Then she would add a 50/50 mixture of milk and cream, or milk and half and half, with a tab or two of butter and boil the potato mixture in that to cook them the rest of the way, with salt and pepper...

if it needed thickening, (some times the cream made it thick enough), she took out some potatoes and mashed them, and put them back in the soup, then sprinkled a little parsley over it.

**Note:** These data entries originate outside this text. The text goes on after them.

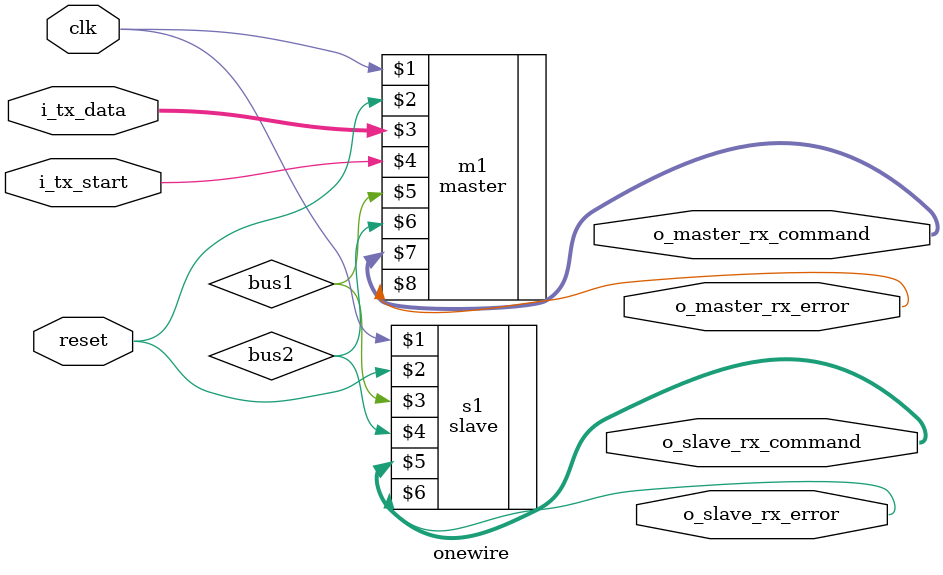
<source format=v>

module onewire (
    input clk,           
    input reset,  
    input [55:0] i_tx_data,   // from controller
    input i_tx_start,          
    output [55:0] o_master_rx_command,
    output o_master_rx_error,
    output [55:0] o_slave_rx_command,
    output o_slave_rx_error       
);

wire bus1, bus2;

master m1 (
    clk,           
    reset,             
    i_tx_data,   
    i_tx_start,  
    bus1,
    bus2,        
    o_master_rx_command,
    o_master_rx_error     
);

slave  s1 (
    clk,           
    reset,             
    bus1,
    bus2,        
    o_slave_rx_command,
    o_slave_rx_error    
);

endmodule
</source>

there was no other word to describe her potato soup that gives justice, other than

YUMMY!

If you are on any kind of diet, DO NOT TRY THIS, you can't help but go back for seconds...


----------



## iamwhatiseem (Oct 19, 2019)

Care4all said:


> my mother in law, who was a Texan, God rest her soul, made a *delicious* potato soup,
> 
> in the pot she was going to boil the diced potatoes she would saute diced onion, a little bit of celery with cut up bacon bits, once the onions were soft and bacon bits crispy she added the potatoes and boiled them in a little chicken broth to just before they were fully cooked and the potatoes soaked in most all of the chicken broth....  I'm sorry I do not know her measurements of everything, I just know the ingredients...
> 
> ...



Took the words right out of my mouth.
Potato soup made with water is..wait for it... going to be watery.
Chicken broth will add a ton of that "comfort" flavor.
Also a mixture of cream and milk will thicken it usually enough.


----------



## CWayne (Nov 17, 2019)

Xanthan Gum.

https://amzn.to/2rSDLUq

You use about 75% less than flour or corn starch.


----------



## Likkmee (Nov 17, 2019)

I add a couple egg yolks at near the end and stir briskly. Dont forget pepper


----------